Reached by phone, Rosa Campos, mother of San Jose Councilman Xavier Campos, said she had no recollection of fictitious business filings related to her son’s campaigns.
The business filing for “Xavier Campos for School Board,” created in July 2004, lists her, Xavier Campos and incarcerated former county supervisor George Shirakawa Jr. as copartners. When asked why the filing was created—none of the dozen elected officials, campaign consultants and county and state election officials reached by San Jose Inside had heard of such a practice—Rosa Campos said she wasn’t sure.
“I need to talk to my son,” she said. “He caught me off guard. I don’t even remember. Like I said, that was 2004.”
Shirakawa, who created similar fictitious business filings for several of his own campaign accounts, signed the 2004 form. He is currently in Santa Rita Jail on a yearlong sentence for pilfering funds from his 2008 supervisor campaign.
Serving as the treasurer of the official 2004 school board campaign, Rosa Campos, 75, said that her duties were not especially demanding due to the low stature of the race.
“In general, my experience, I’m a retired public school teacher, and in my experience, people who run in school board (races), they don’t do a lot of campaigning,” she said. “And because East Side Union is such a huge area, I’m sure we didn’t go knocking on doors or do those kinds of things. At least I didn’t.
“Basically, just donations, people donate $20, $30, $50 dollars. People do that. We don’t live in an area where people donate a lot of money. I remember that much.”
A review of Xavier Campos’ school board campaign forms shows that he received more than $60,000 in contributions—an abnormally high amount for that type of race.
According to campaign disclosure forms, Xavier Campos received $21,466 in in-kind contributions from the East Side Teachers Association. He also received $5,000 from an unknown group called East Side Campaign Funds and $2,400 from Joe Coto’s State Assembly committee. There is no restriction on contribution limits for local school board races.
Xavier Campos came in fifth in the 2004 race, but he would run again for elected office in 2010, when he won the San Jose City Council seat previously held by his sister, State Assembly Speaker pro Tem Nora Campos. Another fictitious business filing was created for this campaign account, although it appears the councilman did it himself.
A noticeable change in the handwriting between forms filed by Shirakawa and Campos’ 2010 form can be seen in the print of names and addresses, and the 2010 filing includes an accent over the “e” in San Jose, whereas Shirakawa’s filings do not. The signature on the 2010 fictitious business filing also appears to match those found on Xavier Campos’ actual campaign forms and memos since he came to City Hall.

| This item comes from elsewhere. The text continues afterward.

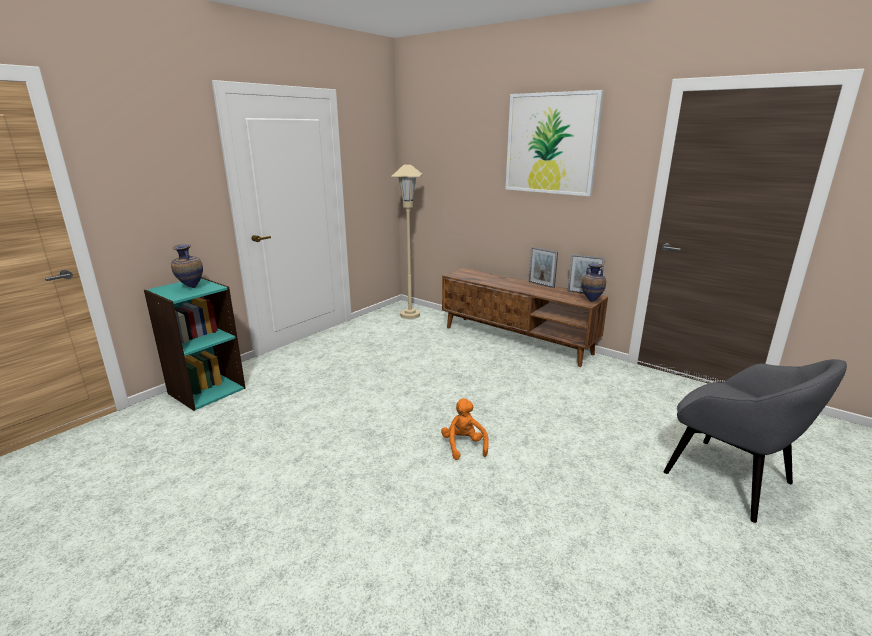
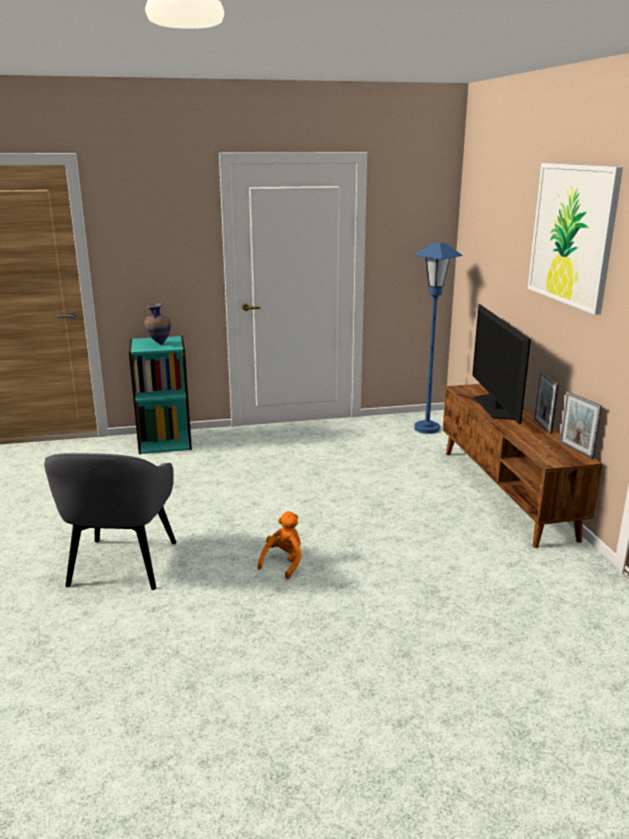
camera: 40 degrees right, 0 degrees up
beige floor lamp [391,165,422,319] -> blue floor lamp [414,242,462,434]
vase [582,264,606,302] -> none
grey armchair [663,359,847,523] -> grey armchair moved to [44,453,176,590]
none -> television [472,304,531,424]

Rosa Campos was polite in answering questions, despite being displeased by reports she has heard about in San Jose Inside/Metro. She added that her son has “touched the lives of a lot of people, young people, and these things nobody prints about them. It’s sad.”
Requests for comment from Councilman Campos’ office regarding his fictitious business filings have not been returned. He still has an active business filing for his 2010 City Council campaign, and a source close to the councilman says he is actively soliciting contributions for his 2014 re-election campaign.